> [EXERCISE INSTRUCTIONS]: Everything from the line holding "sağlamlaştırılması ve fren" through the last line of the records should be repeated word for word, and pictures should be omitted.

> [DATASET RECORDS]:
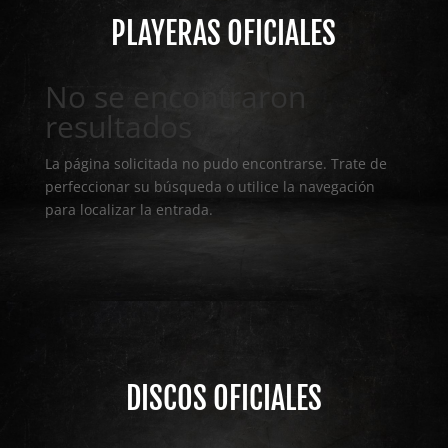
PLAYERAS OFICIALES
No se encontraron
resultados
La página solicitada no pudo encontrarse. Trate de
perfeccionar su búsqueda o utilice la navegación
para localizar la entrada.
DISCOS OFICIALES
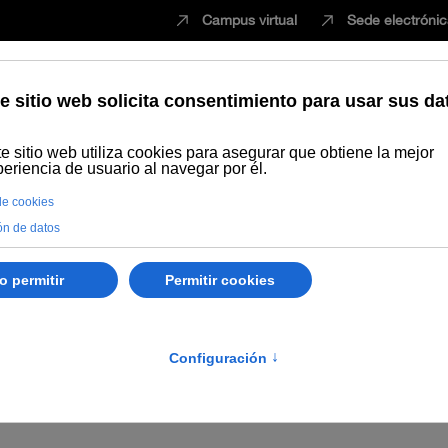
Campus virtual
Sede electróni
Estudiar
Innovación
Vida universita
Publicaciones
Búsqueda por autor
López Fernández, Amapola
Amapola
o de Proyectos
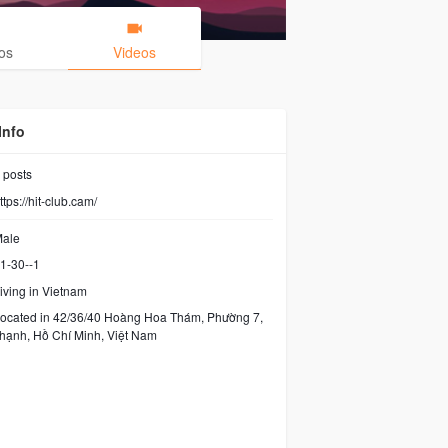
os
Videos
Info
posts
ttps://hit-club.cam/
ale
1-30--1
iving in Vietnam
ocated in 42/36/40 Hoàng Hoa Thám, Phường 7,
hạnh, Hồ Chí Minh, Việt Nam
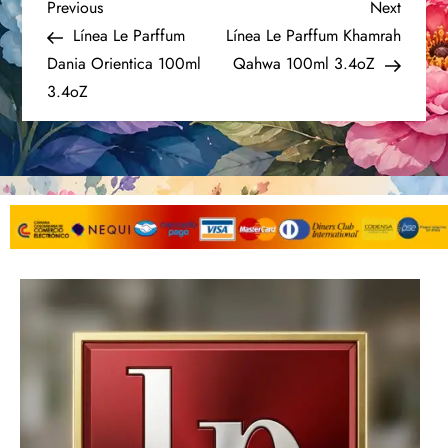
Previous
Next
Línea Le Parffum
Línea Le Parffum Khamrah
Dania Orientica 100ml
Qahwa 100ml 3.4oZ
3.4oZ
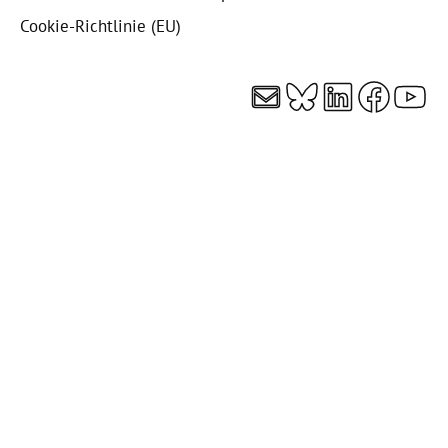
Cookie-Richtlinie (EU)
E-Mail
Bluesky
LinkedI
Faceb
You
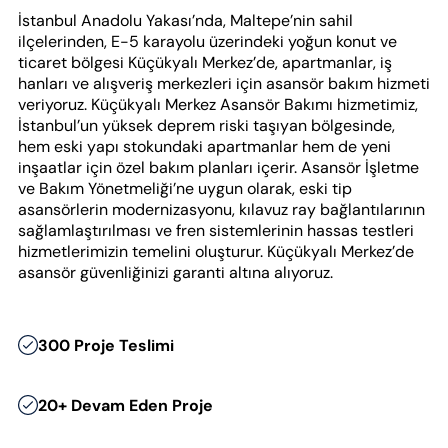
İstanbul Anadolu Yakası’nda, Maltepe’nin sahil
ilçelerinden, E-5 karayolu üzerindeki yoğun konut ve
ticaret bölgesi Küçükyalı Merkez’de, apartmanlar, iş
hanları ve alışveriş merkezleri için asansör bakım hizmeti
veriyoruz. Küçükyalı Merkez Asansör Bakımı hizmetimiz,
İstanbul’un yüksek deprem riski taşıyan bölgesinde,
hem eski yapı stokundaki apartmanlar hem de yeni
inşaatlar için özel bakım planları içerir. Asansör İşletme
ve Bakım Yönetmeliği’ne uygun olarak, eski tip
asansörlerin modernizasyonu, kılavuz ray bağlantılarının
sağlamlaştırılması ve fren sistemlerinin hassas testleri
hizmetlerimizin temelini oluşturur. Küçükyalı Merkez’de
asansör güvenliğinizi garanti altına alıyoruz.
300 Proje Teslimi
20+ Devam Eden Proje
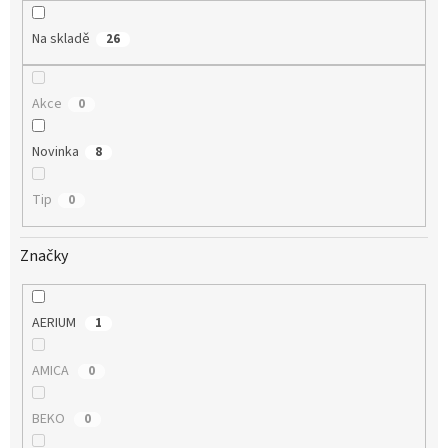
k
t
Na skladě
26
ů
Akce
0
Novinka
8
Tip
0
Značky
AERIUM
1
AMICA
0
BEKO
0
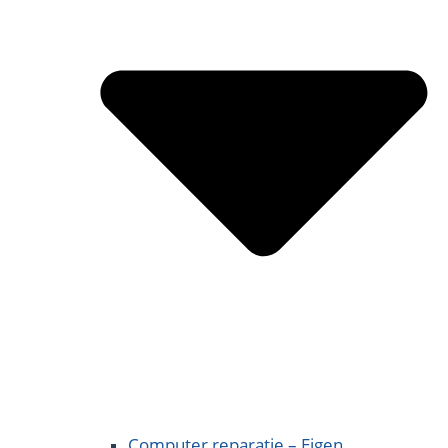
Computer reparatie – Eigen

> [RESPONSE BOX]:
sağlamlaştırılması ve fren sistemlerinin hassas testleri
hizmetlerimizin temelini oluşturur. Küçükyalı Merkez’de
asansör güvenliğinizi garanti altına alıyoruz.
300 Proje Teslimi
20+ Devam Eden Proje
k
t
Na skladě
26
ů
Akce
0
Novinka
8
Tip
0
Značky
AERIUM
1
AMICA
0
BEKO
0
Computer reparatie – Eigen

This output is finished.